Ideally this should have happened in the autumn but the wet and other matters got in the way so went tree hunting today. I came away with an early birthday present from himself - a beautiful Himalayan white - barked silver birch - Betula utilis var. jacquemontii 'Snow Queen'. This is a tree that I have read about in books and on blogs time and time again and observed close hand in gardens, as well as in some local municipal plantings. I'm afraid that the above photo does not do it justice. 'Silver Queen' is now at the back of the house, near the cold frame waiting for us to plant it. I will no doubt photo it again when it is in its dwelling place. We had no luck with the other trees on the wanted list but will have to make a determined effort to track them down. I see some regular garden centre/nursery visiting coming up during the next few weeks as I'm now a woman on a mission. Are there any plants especially trees and shrubs that you wish you had planted years ago?
Thursday, 3 January 2013
I've been scrabbling about in the back of kitchen cupboards today in search of jars. Not a case of efficient forward planning for marmalade making or potential jammy goodness or even the perfect pickle, but in search of just one suitable jar for a new project. I eventually came across a jar that has been decorated by either my mother or my sister - as well as the butterfly, a dragonfly and a bee are flying round its periphery. I'm not sure yet whether this jar will be big enough but I am hoping to use it to collect a year's worth of written reminders of what has made me feel happy - not necessarily big events but the little everyday happenings, that make you smile at the time. The idea comes from a friend who empties her jar out at the end of the year and reflects on all the positive things that have happened even in bleak years.
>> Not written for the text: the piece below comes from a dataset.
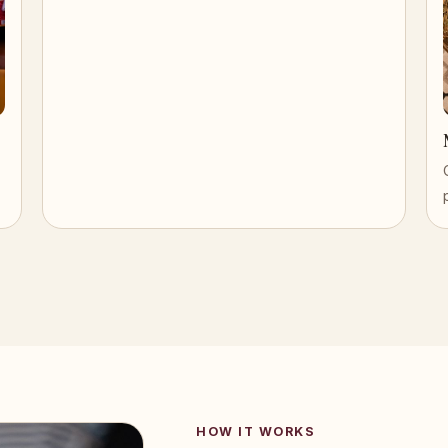
HOW IT WORKS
I've already got one or two snippets to put in - a rainbow on New Year's Day, two robins feeding together at the bird feeding station again on the same day, as well as the fact that yesterday afternoon I solved the identity of whodunit in Susan Hill's latest book 'A Question Of Identity', a hundred pages or so before the end! Time now to find some paper to jot these down before they slip away like dreams into the forgotten zone. How will you be recording 2013?
Tuesday, 1 January 2013
"Joy to You
I have bought some snowdrops ; only just a few,
But quite enough to prove the world awake,
Cheerful and hopeful in the frosty dew
And for the pale sun's sake'
~ Christina Rosetti, 1830 -1894
As a new year unfolds I wish joy to anybody who visits here. May 2013 treat you and your patch of earth whether garden or allotment kindly. A huge big thanks to everyone who has called in during 2012 - your comments and support have been much appreciated and have often bought smiles to my face. Blogging would not be the same without you.
The above collage is composed of photos taken in the garden or on our travels during 2012. It was difficult to put one together, as having suffered major computer woes earlier this year most of my photos are floating about in limbo. I know where there are but accessing them in chronological order and then sorting them out, is going to be a major challenge for me to sort out this year. April and May when I usually take a lot of photos are especially elusive.
From left to right starting in the top left hand corner ~
January - snowdrops in my garden, February - snowdrops and irises at Abbeywood Gardens, March - in the greenhouse.
April - spring arrives, May - brunnera , June - on the street planting in Le Bec Helloin, Normandy.
July - my favourite geranium, August - wildlife in the garden, September - a window box in Arles.
October - cotoneaster foliage, November - smiling violas, December - sunshine on a rainy day.